Colour saturation in dark contexts
The purple accent I use throughout Spectral was born in a light-mode prototype. Dropped into a dark background, it screamed. The solution isn't to desaturate - that kills vibrancy - it's to reduce chroma while preserving hue.
Working in the OKLCH colour space made this straightforward. Instead of adjusting HSL sliders and eyeballing the result, I could dial the C (chroma) value down incrementally while keeping L and H fixed. The result: a purple that still reads as purple, but doesn't assault the eyes at 2am.

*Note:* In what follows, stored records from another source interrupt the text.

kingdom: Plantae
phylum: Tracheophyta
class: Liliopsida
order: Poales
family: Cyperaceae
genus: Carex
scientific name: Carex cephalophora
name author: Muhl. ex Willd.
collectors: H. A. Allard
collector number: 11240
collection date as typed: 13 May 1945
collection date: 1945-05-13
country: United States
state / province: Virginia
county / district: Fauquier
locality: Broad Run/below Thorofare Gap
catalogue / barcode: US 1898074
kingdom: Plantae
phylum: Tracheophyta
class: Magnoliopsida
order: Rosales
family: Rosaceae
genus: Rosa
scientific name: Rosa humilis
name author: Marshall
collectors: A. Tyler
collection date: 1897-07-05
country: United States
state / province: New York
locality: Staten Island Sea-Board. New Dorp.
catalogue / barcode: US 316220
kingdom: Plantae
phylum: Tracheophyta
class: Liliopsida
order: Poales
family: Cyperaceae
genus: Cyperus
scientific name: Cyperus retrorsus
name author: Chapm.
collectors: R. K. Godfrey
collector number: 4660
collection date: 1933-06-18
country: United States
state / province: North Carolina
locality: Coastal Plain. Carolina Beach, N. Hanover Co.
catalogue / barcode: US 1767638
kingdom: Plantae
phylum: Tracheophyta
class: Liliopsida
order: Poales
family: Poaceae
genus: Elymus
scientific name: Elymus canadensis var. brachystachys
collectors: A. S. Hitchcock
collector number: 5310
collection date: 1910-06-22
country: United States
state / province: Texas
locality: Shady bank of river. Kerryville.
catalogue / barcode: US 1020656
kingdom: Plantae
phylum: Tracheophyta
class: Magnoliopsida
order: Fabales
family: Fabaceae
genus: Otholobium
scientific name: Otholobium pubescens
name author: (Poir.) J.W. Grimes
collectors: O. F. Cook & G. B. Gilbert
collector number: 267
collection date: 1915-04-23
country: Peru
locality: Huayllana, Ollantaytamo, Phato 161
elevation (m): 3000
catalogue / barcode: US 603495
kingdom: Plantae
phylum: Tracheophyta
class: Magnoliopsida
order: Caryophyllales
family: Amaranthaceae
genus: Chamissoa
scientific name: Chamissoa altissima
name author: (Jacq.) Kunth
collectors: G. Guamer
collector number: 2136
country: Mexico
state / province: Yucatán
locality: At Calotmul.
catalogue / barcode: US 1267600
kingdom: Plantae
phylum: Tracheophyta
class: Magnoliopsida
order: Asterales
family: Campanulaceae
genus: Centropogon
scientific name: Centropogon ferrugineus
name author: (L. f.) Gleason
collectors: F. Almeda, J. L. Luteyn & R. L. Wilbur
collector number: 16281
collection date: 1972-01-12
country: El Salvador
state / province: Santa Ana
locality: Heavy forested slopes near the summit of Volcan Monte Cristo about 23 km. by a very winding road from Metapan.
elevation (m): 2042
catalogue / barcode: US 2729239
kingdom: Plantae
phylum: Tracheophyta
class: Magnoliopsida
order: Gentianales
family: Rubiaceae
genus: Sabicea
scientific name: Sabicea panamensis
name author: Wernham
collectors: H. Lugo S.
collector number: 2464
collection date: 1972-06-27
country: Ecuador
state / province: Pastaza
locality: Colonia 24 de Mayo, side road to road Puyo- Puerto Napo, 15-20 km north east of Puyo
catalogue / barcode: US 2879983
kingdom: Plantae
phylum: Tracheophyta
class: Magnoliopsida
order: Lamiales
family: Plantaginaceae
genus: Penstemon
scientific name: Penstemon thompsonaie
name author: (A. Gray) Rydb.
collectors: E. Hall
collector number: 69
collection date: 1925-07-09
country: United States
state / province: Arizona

Text contrast: the 4.5:1 trap
WCAG AA requires 4.5:1 contrast for normal text. This is a floor, not a target. On a dark background, pure white at 21:1 contrast is technically correct and visually exhausting. I settled on three text levels:
- Primary: 92% opacity - headers, labels
- Secondary: 65% - body copy, descriptions
- Tertiary: 38% - placeholders, disabled states
The takeaway
Dark mode is a first-class design problem, not an afterthought. The apps that get it right share one thing in common: their dark mode looks like it was designed in the dark, from scratch. Not like a light mode that got inverted.
For Spectral, the six weeks I spent on this turned out to be some of the highest-leverage design work in the project. Users don't comment on the elevation system or the OKLCH adjustments. They just say it feels polished. That's the goal.